Aim of the exercise » With the pictures left out, copy the listing below exactly.

Provided records »
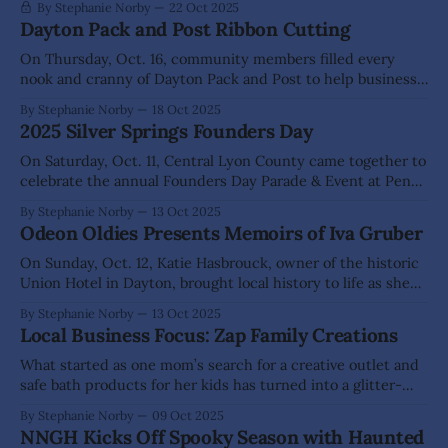
By Stephanie Norby
22 Oct 2025
Dayton Pack and Post Ribbon Cutting
On Thursday, Oct. 16, community members filled every
nook and cranny of Dayton Pack and Post to help business
owners Hazel and Shane Koch celebrate their official grand
By Stephanie Norby
18 Oct 2025
opening. “If it wasn’t for the small businesses and people
2025 Silver Springs Founders Day
that care about this community, we wouldn’t be growing
and
On Saturday, Oct. 11, Central Lyon County came together to
celebrate the annual Founders Day Parade & Event at Penny
Park in Silver Springs. This year's theme of "Crossroads"
By Stephanie Norby
13 Oct 2025
honors the town's past, present, and future, reminding
Odeon Oldies Presents Memoirs of Iva Gruber
everyone just how far we have come.
On Sunday, Oct. 12, Katie Hasbrouck, owner of the historic
Union Hotel in Dayton, brought local history to life as she
shared the story of Iva Gruber—a young girl who came to
By Stephanie Norby
13 Oct 2025
live at the hotel in 1917 when her father dropped her there
Local Business Focus: Zap Family Creations
to go work in the
What started as one mom’s search for a creative outlet and
safe bath products for her kids has turned into a glitter-
filled family business. Inside their cozy home studio in
By Stephanie Norby
09 Oct 2025
Dayton, Jamie Wyatt and Shane Sanemeterio have built Zap
NNGH Kicks Off Spooky Season with Haunted
Family Creations, a place where handmade tumblers,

Task result »
By Stephanie Norby
22 Oct 2025
Dayton Pack and Post Ribbon Cutting
On Thursday, Oct. 16, community members filled every
nook and cranny of Dayton Pack and Post to help business
owners Hazel and Shane Koch celebrate their official grand
By Stephanie Norby
18 Oct 2025
opening. “If it wasn’t for the small businesses and people
2025 Silver Springs Founders Day
that care about this community, we wouldn’t be growing
and
On Saturday, Oct. 11, Central Lyon County came together to
celebrate the annual Founders Day Parade & Event at Penny
Park in Silver Springs. This year's theme of "Crossroads"
By Stephanie Norby
13 Oct 2025
honors the town's past, present, and future, reminding
Odeon Oldies Presents Memoirs of Iva Gruber
everyone just how far we have come.
On Sunday, Oct. 12, Katie Hasbrouck, owner of the historic
Union Hotel in Dayton, brought local history to life as she
shared the story of Iva Gruber—a young girl who came to
By Stephanie Norby
13 Oct 2025
live at the hotel in 1917 when her father dropped her there
Local Business Focus: Zap Family Creations
to go work in the
What started as one mom’s search for a creative outlet and
safe bath products for her kids has turned into a glitter-
filled family business. Inside their cozy home studio in
By Stephanie Norby
09 Oct 2025
Dayton, Jamie Wyatt and Shane Sanemeterio have built Zap
NNGH Kicks Off Spooky Season with Haunted
Family Creations, a place where handmade tumblers,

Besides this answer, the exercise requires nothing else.